Un sueño recayó sobre mis párpados cuando la tarde iba en descenso. Decidí que era momento de tomar un baño y descansar. Para cuando descendí, los restos de comidas ya habían sido retirados por los seres invisibles o los robots. Anduve de regreso al vagón de recámara y, con la esfera parlante de cerca, me dirigí hacia el cuarto de baño.

Me desprendí de mis ropas y las doblé como era mi costumbre, deshice mi trenzado y cepillé mi cabellera llamativa con un cepillo bastante curioso pero que brindó una suavidad extraña a mi cabello. La asistente indicóme como programar la bañera y elegir los aromas de las sales y jabones.

Nunca antes me había duchado con agua tibia o con un jabón perfumado. Me dormí unos segundos en la bañera, hasta que, entre el sueño y la realidad, se coló en mí la imagen de un pantano infestado de cadáveres azules e hinchados, flotando boca arriba, nadando de un sitio al otro sin tocarse, sin saber que estaban muertos. De pronto me sentí como uno de ellos.

Con el temor de la muerte en mi garganta, me alcé de la tina y ordené que se vaciara aún conmigo dentro para asegurarme que yo no estuviese muerta, el tormento de saber lo que se sentiría estarlo comenzó a perseguirme desde ese momento.

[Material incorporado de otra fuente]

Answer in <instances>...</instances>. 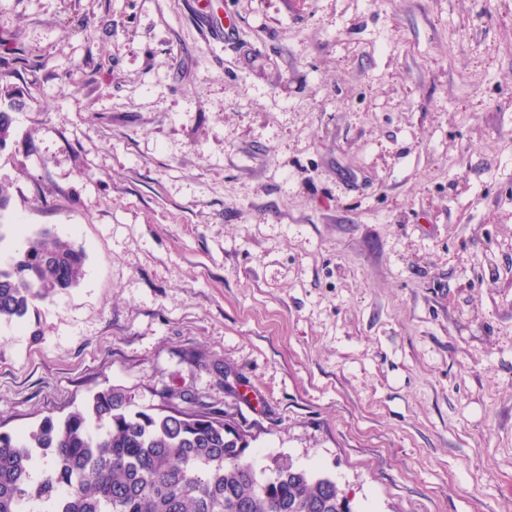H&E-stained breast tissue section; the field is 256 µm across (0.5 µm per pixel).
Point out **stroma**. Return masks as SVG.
Segmentation results:
<instances>
[{"label": "stroma", "mask_w": 512, "mask_h": 512, "mask_svg": "<svg viewBox=\"0 0 512 512\" xmlns=\"http://www.w3.org/2000/svg\"><path fill=\"white\" fill-rule=\"evenodd\" d=\"M0 431L199 400L352 512H512V0H0ZM85 253L44 229L0 261V322L24 318L35 302L72 288L83 276Z\"/></svg>", "instance_id": "35a3bbf8"}]
</instances>
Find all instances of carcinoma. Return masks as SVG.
<instances>
[{"label": "carcinoma", "mask_w": 512, "mask_h": 512, "mask_svg": "<svg viewBox=\"0 0 512 512\" xmlns=\"http://www.w3.org/2000/svg\"><path fill=\"white\" fill-rule=\"evenodd\" d=\"M85 253L44 229L0 261V322L72 288ZM165 396L158 413L109 387L62 419L0 432V512H351L336 482L287 462L268 474L221 416L192 417Z\"/></svg>", "instance_id": "1"}]
</instances>
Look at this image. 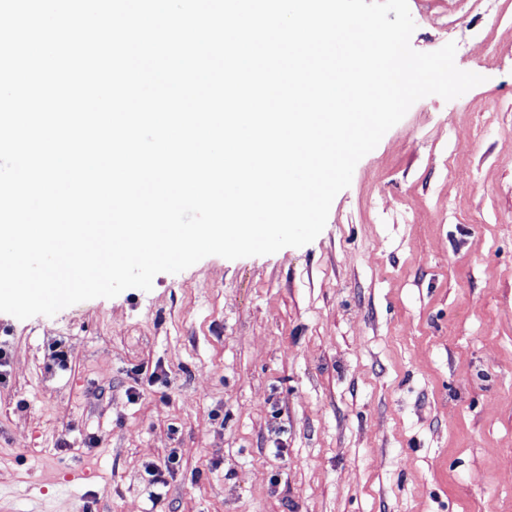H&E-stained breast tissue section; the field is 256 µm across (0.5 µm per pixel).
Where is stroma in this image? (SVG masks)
Segmentation results:
<instances>
[{
	"label": "stroma",
	"instance_id": "obj_1",
	"mask_svg": "<svg viewBox=\"0 0 512 512\" xmlns=\"http://www.w3.org/2000/svg\"><path fill=\"white\" fill-rule=\"evenodd\" d=\"M408 4L484 81L415 102L313 242L0 313L16 512H512V0Z\"/></svg>",
	"mask_w": 512,
	"mask_h": 512
}]
</instances>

La asistente descubrió un ropero de la pared, e hizo girar las perchas hasta dejar a mi vista la ropa de cama. Me vestí con un camisón de seda rosa pétalo y una bata del mismo tono. De la misma pared se extendió un brazo con un tipo de casco en él, a la altura de mi cabeza, la asistente me indicó colocarlo en ella y al instante, una corriente eléctrica alació mis cabellos y otra ventisca los secó, dejándolos cuales hebras de seda.

Terminando con mi aseo, me acurruqué en la lustrosa cama y envolví con las sábanas, observando el atardecer en el cielo, con el suave ronroneo de los ejes del tren en mis oídos y mi voz suave retumbando sola en mi cabeza. Por fin, sola.

 

Viví los siguientes dos días entre comidas, baños largos y siestas aún más largas, vistiendo nada más que el camisón, sin tener una idea del tiempo o el lugar que me sostenía, simplemente disfrutando de una paz que nunca a más volví a tener. Incluso llegué a olvidar mi propósito en ese tren o a dónde me dirigía, hasta que la asistente interrumpió mi fantasía.